The controversy over the telescope’s name took off in March 2021, when Prescod-Weinstein, Tuttle, Walkowicz and Nord published an opinion piece in Scientific American arguing for it to be renamed. NASA asked Odom to look for NASA records related to Webb and discriminatory practices. He found none, and in September 2021, NASA administrator Bill Nelson released a short statement saying the agency “had found no evidence at this time that warrants changing the name”. Following outrage from many astronomers, NASA announced that Odom and a contract historian would look more extensively into Webb’s activities, including when he was at the state department.
The new report focuses on two meetings during June 1950. In the first, President Harry Truman and Webb discussed whether to cooperate with Congressional investigators who were seeking information about state department employees. Following that strategy meeting, Webb met with Senator Clyde Hoey (D-N.C.) and several Truman advisers and passed Hoey “some material on the subject” of homosexuality that had been prepared by one of Webb’s co-workers. “To date, no available evidence directly links Webb to any actions emerging from this discussion,” Odom’s report states. Other employees at the state department had responsibility for following up. “Because of this, it is a sound conjecture that Webb played little role in the matter.”

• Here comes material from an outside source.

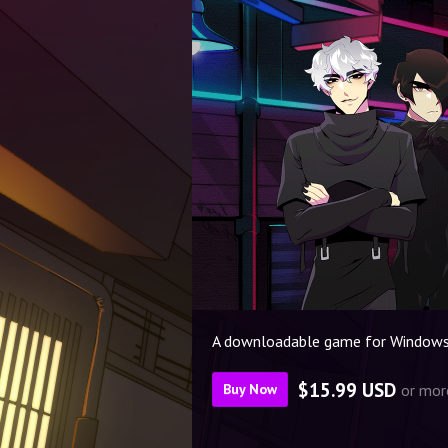
A downloadable game for Windows
$15.99 USD
or mor
Buy Now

The report also describes the 1963 firing of Clifford Norton, a NASA employee, for being gay. Webb was NASA administrator at the time. Norton sued the federal government over his firing and won, in a landmark 1969 civil-rights case. Odom says he found no evidence that Webb knew about Norton’s firing, and notes that it was the Civil Service Commission, not agencies such as NASA, that were charged with investigating and enforcing the policy against LGBT+ employees.
“Advancing full equality for LGBTQI+ Americans is a core value and priority for NASA,” the agency said in its 18 November statement. “Building a more inclusive future requires we honestly and openly confront our history, including the times when the federal government has fallen short of supporting LGBTQI+ communities.”
A discontent community
NASA has struggled with the politics surrounding the decision, internal e-mails show. Pressure for the agency to be more transparent about its deliberations and decisions has come from the Astrophysics Advisory Committee (APAC), an advisory panel for NASA from which Walkowicz resigned after the agency first declined to change the telescope’s name. As recently as 7 November the committee told NASA that the delays in releasing information about the Webb investigation “is both exasperating and a source of dismay for the community”. Committee chair Charles Woodward, an astronomer at the University of Minnesota in Minneapolis, told Nature that it took longer than expected, but that NASA’s report was responsive to community questions about Webb’s history. “They bring a resolution to something that’s been elusive,” he says.
Scientific societies have also brought pressure to bear. The Royal Astronomical Society has adopted a policy, at least temporarily, of exclusively using the JWST acronym in its publications, rather than the full name of the telescope. The American Astronomical Society (AAS) has announced it will not require JWST to be spelled out on first reference in its journals, a departure from its usual policy about acronyms.
The Webb historical investigation will probably be discussed at upcoming meetings of groups such as the AAS and the APAC. And this controversy has also had broader ramifications within NASA for how it will name objects going forward. The agency has reviewed and updated its internal guidance on naming missions and buildings, an agency spokesperson says. In the future it will convene a committee that includes a historian, and conduct “a thorough historical and legal review”, prior to choosing names.